Value for money across MiFID, IDD, UCITS and AIFMD
The political agreement goes further by introducing a horizontal value-for-money framework across retail investment products.
This cornerstone measure will require:
- product manufacturers and distributors to assess costs, performance and key product features against objective peer-group benchmarks
- supervisory benchmarks developed by EIOPA (for IDD products)
Products that fail to demonstrate adequate value will need to be reviewed, redesigned or withdrawn before being marketed to retail investors. This measure aims to curb excessive fees and encourage simpler, more transparent and competitively priced solutions, ultimately improving returns for end investors.
Inducements: stricter tests and transparency, with national flexibility maintained
Inducement regimes are overhauled through more restrictive tests and enhanced transparency on third-party payments. Annual disclosures will also need to show more clearly the cumulative impact of all costs and charges on net returns.
The compromise confirms the Council’s “inducement test”, which has been moved from Level 2 to Level 1 to ensure greater legal clarity and supervisory consistency.
Investor journey: advice clarity, light suitability test, and digitalisation
The agreement introduces several simplifications to improve the investor experience and align rules with evolving digital practices.

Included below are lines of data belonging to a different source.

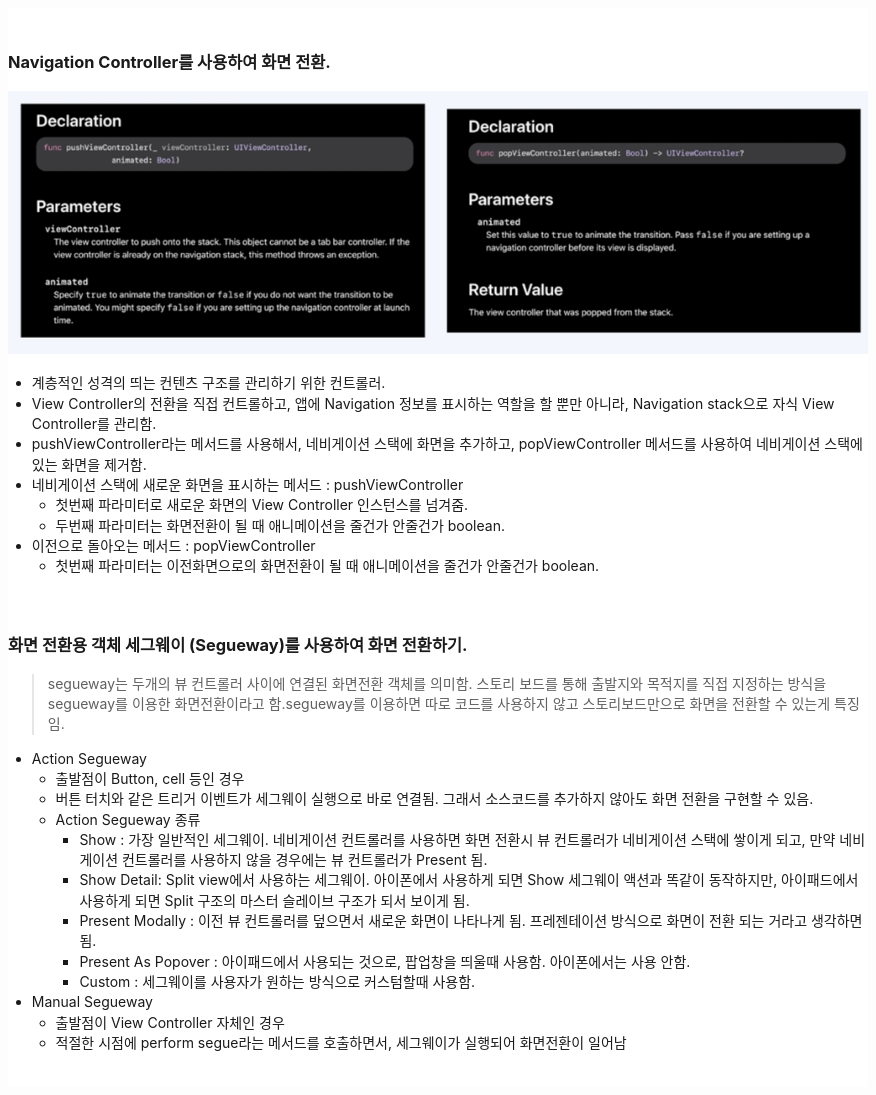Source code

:<br>

### Navigation Controller를 사용하여 화면 전환.

![image-20220518133313716](part2-2.assets/image-20220518133313716.png)

- 계층적인 성격의 띄는 컨텐츠 구조를 관리하기 위한 컨트롤러.
- View Controller의 전환을 직접 컨트롤하고, 앱에 Navigation 정보를 표시하는 역할을 할 뿐만 아니라, Navigation stack으로 자식 View Controller를 관리함.
- pushViewController라는 메서드를 사용해서, 네비게이션 스택에 화면을 추가하고, popViewController 메서드를 사용하여 네비게이션 스택에 있는 화면을 제거함.
- 네비게이션 스택에 새로운 화면을 표시하는 메서드 : pushViewController
  - 첫번째 파라미터로 새로운 화면의 View Controller 인스턴스를 넘겨줌.
  - 두번째 파라미터는 화면전환이 될 때 애니메이션을 줄건가 안줄건가 boolean.
- 이전으로 돌아오는 메서드 : popViewController
  - 첫번째 파라미터는 이전화면으로의 화면전환이 될 때 애니메이션을 줄건가 안줄건가 boolean.

<br>

### 화면 전환용 객체 세그웨이 (Segueway)를 사용하여 화면 전환하기.

> segueway는 두개의 뷰 컨트롤러 사이에 연결된 화면전환 객체를 의미함. 스토리 보드를 통해 출발지와 목적지를 직접 지정하는 방식을 segueway를 이용한 화면전환이라고 함.segueway를 이용하면 따로 코드를 사용하지 않고 스토리보드만으로 화면을 전환할 수 있는게 특징임.

- Action Segueway
  - 출발점이 Button, cell 등인 경우 
  - 버튼 터치와 같은 트리거 이벤트가 세그웨이 실행으로 바로 연결됨. 그래서 소스코드를 추가하지 않아도 화면 전환을 구현할 수 있음.
  - Action Segueway 종류
    - Show : 가장 일반적인 세그웨이. 네비게이션 컨트롤러를 사용하면 화면 전환시 뷰 컨트롤러가 네비게이션 스택에 쌓이게 되고, 만약 네비게이션 컨트롤러를 사용하지 않을 경우에는 뷰 컨트롤러가 Present 됨.
    - Show Detail: Split view에서 사용하는 세그웨이. 아이폰에서 사용하게 되면 Show 세그웨이 액션과 똑같이 동작하지만, 아이패드에서 사용하게 되면 Split 구조의 마스터 슬레이브 구조가 되서 보이게 됨.
    - Present Modally : 이전 뷰 컨트롤러를 덮으면서 새로운 화면이 나타나게 됨. 프레젠테이션 방식으로 화면이 전환 되는 거라고 생각하면 됨.
    - Present As Popover : 아이패드에서 사용되는 것으로, 팝업창을 띄울때 사용함. 아이폰에서는 사용 안함.
    - Custom : 세그웨이를 사용자가 원하는 방식으로 커스텀할때 사용함.
- Manual Segueway
  - 출발점이 View Controller 자체인 경우
  - 적절한 시점에 perform segue라는 메서드를 호출하면서, 세그웨이가 실행되어 화면전환이 일어남

<br>
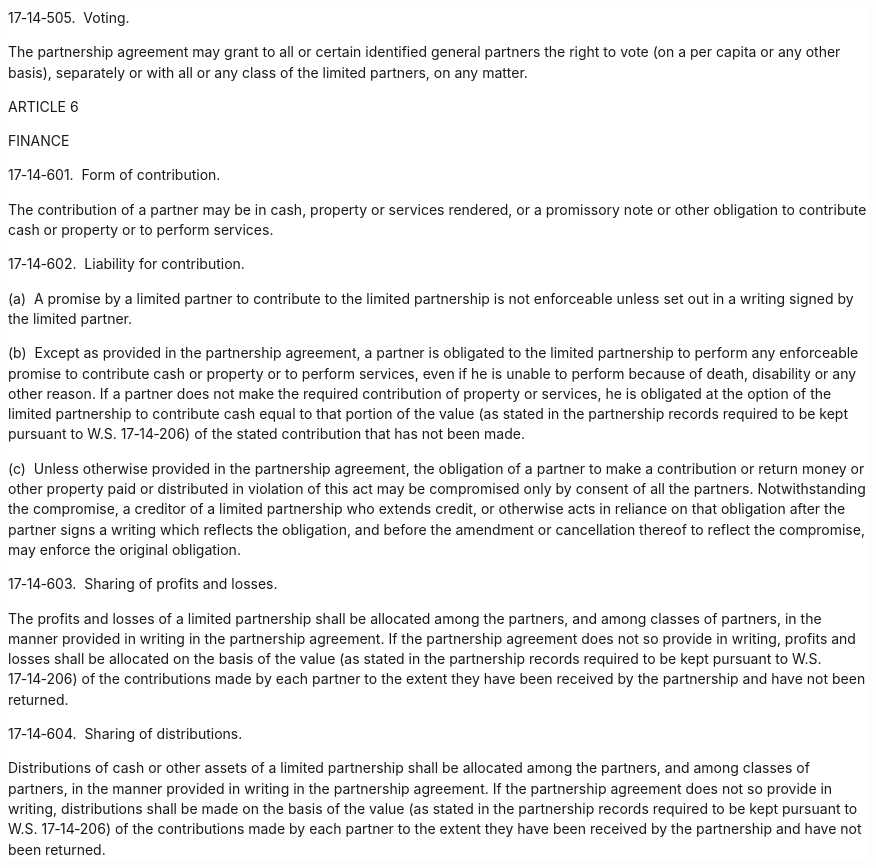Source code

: 17‑14‑505.  Voting.

The partnership agreement may grant to all or certain identified general
partners the right to vote (on a per capita or any other basis),
separately or with all or any class of the limited partners, on any
matter.

ARTICLE 6

FINANCE

17‑14‑601.  Form of contribution.

The contribution of a partner may be in cash, property or services
rendered, or a promissory note or other obligation to contribute cash or
property or to perform services.

17‑14‑602.  Liability for contribution.

(a)  A promise by a limited partner to contribute to the limited
partnership is not enforceable unless set out in a writing signed by the
limited partner.

(b)  Except as provided in the partnership agreement, a partner is
obligated to the limited partnership to perform any enforceable promise
to contribute cash or property or to perform services, even if he is
unable to perform because of death, disability or any other reason. If a
partner does not make the required contribution of property or services,
he is obligated at the option of the limited partnership to contribute
cash equal to that portion of the value (as stated in the partnership
records required to be kept pursuant to W.S. 17‑14‑206) of the stated
contribution that has not been made.

(c)  Unless otherwise provided in the partnership agreement, the
obligation of a partner to make a contribution or return money or other
property paid or distributed in violation of this act may be compromised
only by consent of all the partners. Notwithstanding the compromise, a
creditor of a limited partnership who extends credit, or otherwise acts
in reliance on that obligation after the partner signs a writing which
reflects the obligation, and before the amendment or cancellation
thereof to reflect the compromise, may enforce the original obligation.

17‑14‑603.  Sharing of profits and losses.

The profits and losses of a limited partnership shall be allocated among
the partners, and among classes of partners, in the manner provided in
writing in the partnership agreement. If the partnership agreement does
not so provide in writing, profits and losses shall be allocated on the
basis of the value (as stated in the partnership records required to be
kept pursuant to W.S. 17‑14‑206) of the contributions made by each
partner to the extent they have been received by the partnership and
have not been returned.

17‑14‑604.  Sharing of distributions.

Distributions of cash or other assets of a limited partnership shall be
allocated among the partners, and among classes of partners, in the
manner provided in writing in the partnership agreement. If the
partnership agreement does not so provide in writing, distributions
shall be made on the basis of the value (as stated in the partnership
records required to be kept pursuant to W.S. 17‑14‑206) of the
contributions made by each partner to the extent they have been received
by the partnership and have not been returned.
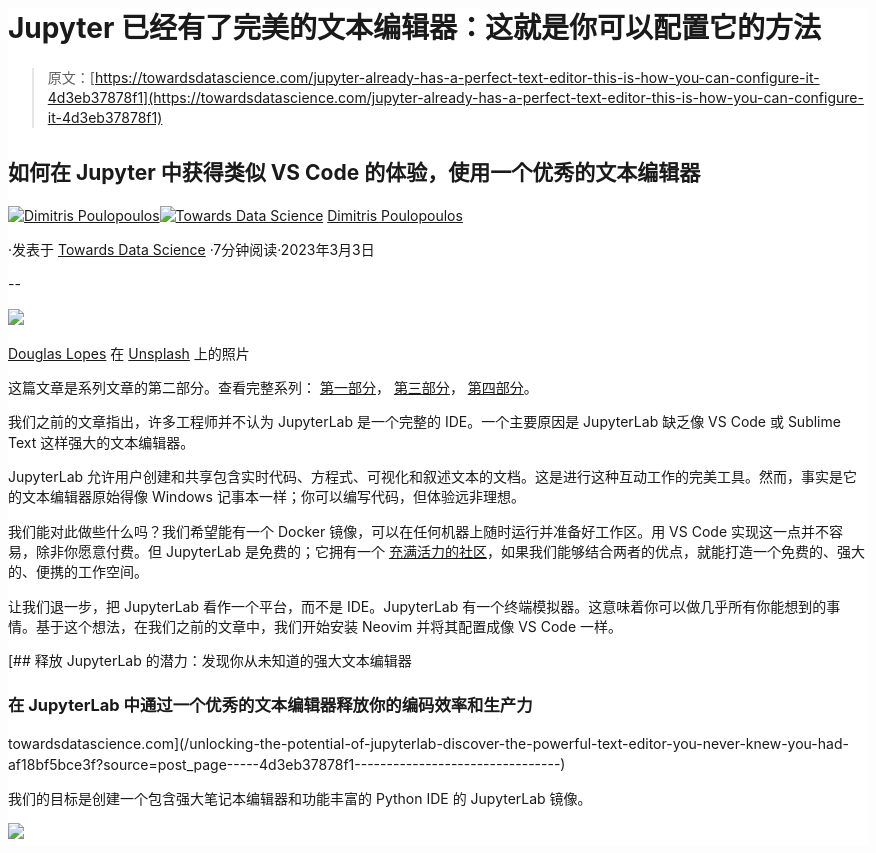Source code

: # Jupyter 已经有了完美的文本编辑器：这就是你可以配置它的方法

> 原文：[https://towardsdatascience.com/jupyter-already-has-a-perfect-text-editor-this-is-how-you-can-configure-it-4d3eb37878f1](https://towardsdatascience.com/jupyter-already-has-a-perfect-text-editor-this-is-how-you-can-configure-it-4d3eb37878f1)

## 如何在 Jupyter 中获得类似 VS Code 的体验，使用一个优秀的文本编辑器

[](https://dpoulopoulos.medium.com/?source=post_page-----4d3eb37878f1--------------------------------)[![Dimitris Poulopoulos](../Images/ce535a1679779f5a2ec8b024e6691e50.png)](https://dpoulopoulos.medium.com/?source=post_page-----4d3eb37878f1--------------------------------)[](https://towardsdatascience.com/?source=post_page-----4d3eb37878f1--------------------------------)[![Towards Data Science](../Images/a6ff2676ffcc0c7aad8aaf1d79379785.png)](https://towardsdatascience.com/?source=post_page-----4d3eb37878f1--------------------------------) [Dimitris Poulopoulos](https://dpoulopoulos.medium.com/?source=post_page-----4d3eb37878f1--------------------------------)

·发表于 [Towards Data Science](https://towardsdatascience.com/?source=post_page-----4d3eb37878f1--------------------------------) ·7分钟阅读·2023年3月3日

--

![](../Images/c40ed0aa20061ca652dd94fb8205a3a4.png)

[Douglas Lopes](https://unsplash.com/@douglasamarelo?utm_source=medium&utm_medium=referral) 在 [Unsplash](https://unsplash.com/?utm_source=medium&utm_medium=referral) 上的照片

这篇文章是系列文章的第二部分。查看完整系列： [第一部分](/unlocking-the-potential-of-jupyterlab-discover-the-powerful-text-editor-you-never-knew-you-had-af18bf5bce3f)， [第三部分](/jupyter-already-has-a-perfect-text-editor-building-a-python-ide-20063044749b)， [第四部分](/the-perfect-text-editor-for-jupyter-a-complete-python-ide-608dd466560b)。

我们之前的文章指出，许多工程师并不认为 JupyterLab 是一个完整的 IDE。一个主要原因是 JupyterLab 缺乏像 VS Code 或 Sublime Text 这样强大的文本编辑器。

JupyterLab 允许用户创建和共享包含实时代码、方程式、可视化和叙述文本的文档。这是进行这种互动工作的完美工具。然而，事实是它的文本编辑器原始得像 Windows 记事本一样；你可以编写代码，但体验远非理想。

我们能对此做些什么吗？我们希望能有一个 Docker 镜像，可以在任何机器上随时运行并准备好工作区。用 VS Code 实现这一点并不容易，除非你愿意付费。但 JupyterLab 是免费的；它拥有一个 [充满活力的社区](https://youtu.be/9Q6sLbz37gk)，如果我们能够结合两者的优点，就能打造一个免费的、强大的、便携的工作空间。

让我们退一步，把 JupyterLab 看作一个平台，而不是 IDE。JupyterLab 有一个终端模拟器。这意味着你可以做几乎所有你能想到的事情。基于这个想法，在我们之前的文章中，我们开始安装 Neovim 并将其配置成像 VS Code 一样。

[](/unlocking-the-potential-of-jupyterlab-discover-the-powerful-text-editor-you-never-knew-you-had-af18bf5bce3f?source=post_page-----4d3eb37878f1--------------------------------) [## 释放 JupyterLab 的潜力：发现你从未知道的强大文本编辑器

### 在 JupyterLab 中通过一个优秀的文本编辑器释放你的编码效率和生产力

towardsdatascience.com](/unlocking-the-potential-of-jupyterlab-discover-the-powerful-text-editor-you-never-knew-you-had-af18bf5bce3f?source=post_page-----4d3eb37878f1--------------------------------)

我们的目标是创建一个包含强大笔记本编辑器和功能丰富的 Python IDE 的 JupyterLab 镜像。

![](../Images/bf26f9b2d357744f69b3527f9800cfe0.png)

- Removal of the proposed new “best interest” test, replaced by a recital confirming firms’ existing duty to act honestly, fairly and professionally in clients’ best interests
- Extension of the light suitability test to well-diversified, non-complex and cost-efficient instruments, with fewer data requirements for clients
- Removal of portfolio depreciation notification rules, previously triggered by 10% value drops, to prevent panic selling in volatile markets
- A recital on digital transformation, recognising the opportunities and risks of online distribution and clarifying that advice may be provided either in person or online, with Level 2 acts to follow in order to ensure legal certainty
Reports, review and transposition
For ease of reference, you can access the European Parliament publication here: Deal on new measures to boost citizens’ investments in financial markets
- The agreed text is still provisional and will now need to be formally approved by both Parliament and the Council before it can be published in the Official Journal and enter into force.
- Technical work on follow-up measures and implementation details is expected to continue under the incoming Cyprus Presidency of the Council of the EU, which will run from 1 January to 30 June 2026.
- With an expected application date around 24 months after entry into force, the earliest realistic date for the new RIS rules to apply in practice would therefore be towards the end of 2028, giving firms a substantial (if busy) runway for implementation.
ABBL will continue to monitor the follow-up technical work closely and will provide its members with detailed technical analysis once the final legislative text and implementation roadmap are confirmed.